Jason and I made it out to the range Christmas Day to try out the AR-15 pistol that Jason turned out on his CNC mill, documented here and here. After fussing around a bit dealing with FTEs, it was determined that the pistol just likes hotter ammo. Using either the reloaded ammo Jason was using, or my reloads, which I don’t load very hot, it had FTEs all too often. But it worked rather flawlessly with NATO spec 5.56×45, which the upper is rated for. Here’s the video I took:
I think the best way to shoot an AR-15 pistol is to get a good cheek weld on the buffer tube. The tube is too short to use as a stock, and is not designed to be used as one, so it avoids being an SBR, but the recoil is so low that a good cheek weld helps in aiming. It is entirely comfortable to shoot the pistol as a pistol, one handed, or with both hands, but you can get better accuracy resting your cheek on the buffer tube.
Mechanically, for some reason, the buffer retaining pin got sheared off, but I think Jason has decided not to bother replacing it. With this modified lower, it requires tools to remove the upper, so it’s not a huge deal to just hold the buffer in while the upper is put back into place.
This goes to show the fallacy of gun control. All it took to manufacture this was a CAD drawing downloaded from the Internet, a Linux machine to control the mill, a block of aluminum, some time, and a willingness to spend a few days cleaning aluminum bits off the floor of your shop.

----------------

**WRITTEN INSTRUCTION**
Reproduce word for word the stretch of the AR-15 pistol post from "Mechanically, for some" through "back into place.". Rely only on the AR-15 pistol post for what follows.

----------------

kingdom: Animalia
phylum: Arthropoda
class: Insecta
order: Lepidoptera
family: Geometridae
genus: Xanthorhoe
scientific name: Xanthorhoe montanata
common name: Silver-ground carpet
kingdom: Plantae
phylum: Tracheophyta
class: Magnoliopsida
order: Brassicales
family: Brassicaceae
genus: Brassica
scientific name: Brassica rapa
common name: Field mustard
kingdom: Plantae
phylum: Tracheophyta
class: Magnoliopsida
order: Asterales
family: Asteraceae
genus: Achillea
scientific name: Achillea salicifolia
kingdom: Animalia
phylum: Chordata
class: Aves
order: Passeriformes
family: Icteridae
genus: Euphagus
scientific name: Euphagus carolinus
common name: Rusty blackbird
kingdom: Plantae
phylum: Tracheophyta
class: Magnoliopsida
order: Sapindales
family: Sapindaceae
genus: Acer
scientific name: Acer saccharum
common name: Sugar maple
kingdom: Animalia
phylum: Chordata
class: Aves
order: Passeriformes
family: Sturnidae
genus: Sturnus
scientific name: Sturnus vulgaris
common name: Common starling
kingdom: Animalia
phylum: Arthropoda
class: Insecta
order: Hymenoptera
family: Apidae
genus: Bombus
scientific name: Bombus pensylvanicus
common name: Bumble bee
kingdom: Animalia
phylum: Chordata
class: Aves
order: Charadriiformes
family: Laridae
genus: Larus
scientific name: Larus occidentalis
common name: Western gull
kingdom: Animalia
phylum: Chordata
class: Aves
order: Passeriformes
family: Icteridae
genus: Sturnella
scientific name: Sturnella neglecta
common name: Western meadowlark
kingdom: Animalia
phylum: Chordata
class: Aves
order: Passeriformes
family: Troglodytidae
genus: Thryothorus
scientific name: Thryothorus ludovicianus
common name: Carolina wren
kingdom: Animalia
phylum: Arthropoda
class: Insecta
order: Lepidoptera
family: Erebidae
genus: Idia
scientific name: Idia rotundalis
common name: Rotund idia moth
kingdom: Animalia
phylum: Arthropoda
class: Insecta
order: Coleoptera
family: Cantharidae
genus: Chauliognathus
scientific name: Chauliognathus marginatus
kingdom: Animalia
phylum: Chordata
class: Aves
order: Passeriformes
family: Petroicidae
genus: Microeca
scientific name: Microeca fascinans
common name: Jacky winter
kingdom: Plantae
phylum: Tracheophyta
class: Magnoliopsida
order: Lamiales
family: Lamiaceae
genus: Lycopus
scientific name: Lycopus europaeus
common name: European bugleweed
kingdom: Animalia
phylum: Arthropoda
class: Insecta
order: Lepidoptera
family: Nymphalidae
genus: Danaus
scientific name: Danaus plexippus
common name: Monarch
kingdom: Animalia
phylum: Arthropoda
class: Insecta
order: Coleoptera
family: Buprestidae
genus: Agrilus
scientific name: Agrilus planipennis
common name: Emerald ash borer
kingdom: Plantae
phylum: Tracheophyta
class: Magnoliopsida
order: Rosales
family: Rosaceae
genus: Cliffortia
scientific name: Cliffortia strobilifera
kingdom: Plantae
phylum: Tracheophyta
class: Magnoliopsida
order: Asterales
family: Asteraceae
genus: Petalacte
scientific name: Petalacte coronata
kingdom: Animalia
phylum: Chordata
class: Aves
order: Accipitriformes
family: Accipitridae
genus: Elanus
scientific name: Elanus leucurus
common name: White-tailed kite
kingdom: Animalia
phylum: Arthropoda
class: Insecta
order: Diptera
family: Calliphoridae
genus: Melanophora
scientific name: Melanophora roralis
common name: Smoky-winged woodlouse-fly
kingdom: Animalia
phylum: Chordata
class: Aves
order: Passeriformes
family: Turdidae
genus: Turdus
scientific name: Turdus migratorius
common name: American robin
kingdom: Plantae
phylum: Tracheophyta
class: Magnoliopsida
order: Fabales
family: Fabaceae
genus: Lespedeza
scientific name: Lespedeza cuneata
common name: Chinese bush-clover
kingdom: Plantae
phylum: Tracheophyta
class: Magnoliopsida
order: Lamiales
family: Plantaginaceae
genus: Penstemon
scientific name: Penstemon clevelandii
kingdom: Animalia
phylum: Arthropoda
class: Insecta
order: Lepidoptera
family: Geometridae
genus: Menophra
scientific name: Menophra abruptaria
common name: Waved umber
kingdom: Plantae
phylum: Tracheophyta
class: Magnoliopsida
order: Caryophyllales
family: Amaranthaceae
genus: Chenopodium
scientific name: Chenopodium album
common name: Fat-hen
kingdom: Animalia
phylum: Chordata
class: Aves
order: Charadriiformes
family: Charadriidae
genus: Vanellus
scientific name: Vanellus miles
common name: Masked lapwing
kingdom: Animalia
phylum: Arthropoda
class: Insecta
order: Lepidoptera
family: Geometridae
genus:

----------------

**EXERCISE RESULT**
Mechanically, for some reason, the buffer retaining pin got sheared off, but I think Jason has decided not to bother replacing it. With this modified lower, it requires tools to remove the upper, so it’s not a huge deal to just hold the buffer in while the upper is put back into place.